Une initiative équivoque et insuffisante

L’association suisse pour la protection du climat récoltera des signatures pour son «Initiative pour les glaciers» dès ce printemps. Son objectif est d’«ancrer les objectifs de l’Accord de Paris dans la constitution fédérale».

L’interdiction d’ici 2050 des combustibles et carburants fossiles en Suisse est la mesure centrale et la plus intéressante de l’initiative. Pourtant, la fin du chauffage et du transport fossiles ne pourra se faire sans investissements colossaux. L’initiative ne dit rien sur la répartition de cette charge entre collectivités et propriétaires. Une question primordiale pourtant: qui payera cette crise du capitalisme dépendant du pétrole?

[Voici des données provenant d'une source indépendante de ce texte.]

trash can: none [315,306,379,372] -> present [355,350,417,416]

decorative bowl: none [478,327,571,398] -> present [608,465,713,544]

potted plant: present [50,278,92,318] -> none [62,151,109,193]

Initialement, le texte intégrait la régulation du marché financier pour lutter contre le réchauffement. Les initiant·e·s y ont renoncé pour ne pas multiplier les oppositions. Renoncement considérable alors que les activités gérées par la place financière suisse ont un impact équivalent à 20 fois les émissions domestiques de la Suisse

Puits et discours creux

Parallèlement à la réduction des émissions, l’initiative veut atteindre son objectif grâce à l’utilisation de « puits sûrs de carbone en Suisse ». Ce qui signifie au mieux la plantation de forêts, au pire les méthodes artificielles de séquestration du COâ‚‚. Sur ce point, elle s’oppose à une revendication du mouvement pour la grève climatique, qui rejette à juste titre le recours à la géoingéniérie. Les appels vides et génériques dans l’initiative au «renforcement de l’économie acceptable du point de vue social» et à la «promotion de l’innovation et de la technologie» sont tout autant équivoques.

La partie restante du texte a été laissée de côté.